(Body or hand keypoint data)
----
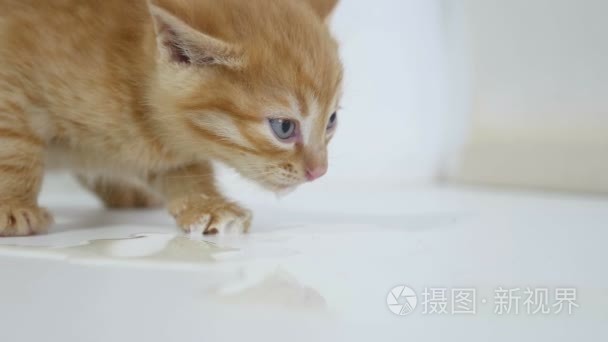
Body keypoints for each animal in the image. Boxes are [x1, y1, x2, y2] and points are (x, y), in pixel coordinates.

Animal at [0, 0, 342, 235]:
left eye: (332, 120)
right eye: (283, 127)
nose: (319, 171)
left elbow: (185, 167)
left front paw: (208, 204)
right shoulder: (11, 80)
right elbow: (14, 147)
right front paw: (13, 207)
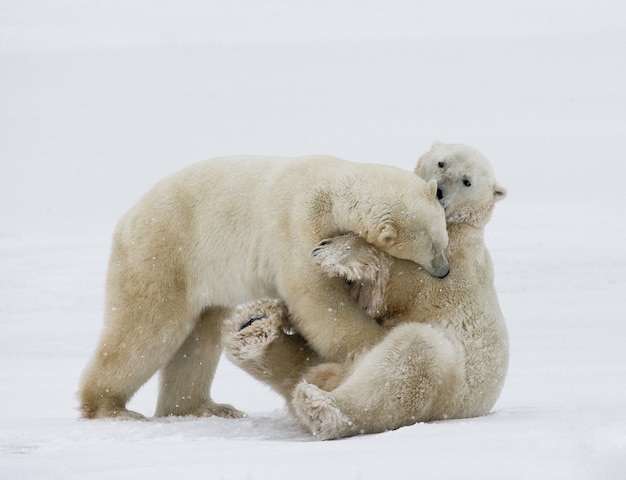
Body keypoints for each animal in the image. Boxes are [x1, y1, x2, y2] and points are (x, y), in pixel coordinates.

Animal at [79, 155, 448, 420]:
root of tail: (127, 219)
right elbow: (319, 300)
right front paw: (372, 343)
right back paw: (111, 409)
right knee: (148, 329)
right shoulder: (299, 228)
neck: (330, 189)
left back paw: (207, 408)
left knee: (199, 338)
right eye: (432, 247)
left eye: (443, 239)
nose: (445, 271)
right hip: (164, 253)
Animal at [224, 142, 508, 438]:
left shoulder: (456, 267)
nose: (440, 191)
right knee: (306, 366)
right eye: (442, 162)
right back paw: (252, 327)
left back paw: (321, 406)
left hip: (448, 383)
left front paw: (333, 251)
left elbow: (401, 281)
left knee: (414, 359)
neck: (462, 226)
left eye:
----
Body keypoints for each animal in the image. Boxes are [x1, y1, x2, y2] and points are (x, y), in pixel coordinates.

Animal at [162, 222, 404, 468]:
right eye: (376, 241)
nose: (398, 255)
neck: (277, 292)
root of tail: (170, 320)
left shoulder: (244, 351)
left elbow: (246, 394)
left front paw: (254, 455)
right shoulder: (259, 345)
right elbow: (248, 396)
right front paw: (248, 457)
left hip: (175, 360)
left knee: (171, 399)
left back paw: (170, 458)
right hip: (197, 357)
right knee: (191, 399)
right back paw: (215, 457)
----
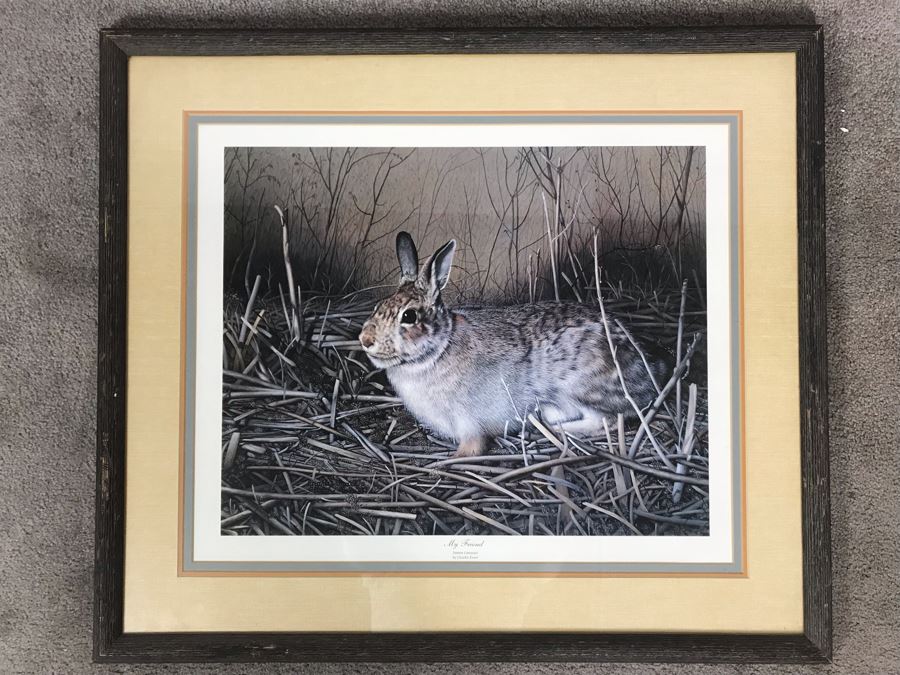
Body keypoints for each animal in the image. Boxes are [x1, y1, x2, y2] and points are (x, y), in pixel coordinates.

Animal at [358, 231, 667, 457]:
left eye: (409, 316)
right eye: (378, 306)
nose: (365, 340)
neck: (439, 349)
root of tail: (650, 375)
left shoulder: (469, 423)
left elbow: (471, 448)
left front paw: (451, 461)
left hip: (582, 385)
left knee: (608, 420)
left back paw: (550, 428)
----
■ **Instructions to follow**: In the records above, find each line that mentions the word "knee", and copy it.

■ **Task answer**:
right knee: (148, 329)
left knee: (199, 338)
right knee: (306, 366)
left knee: (414, 359)
left knee: (171, 399)
right knee: (191, 399)
left knee: (608, 420)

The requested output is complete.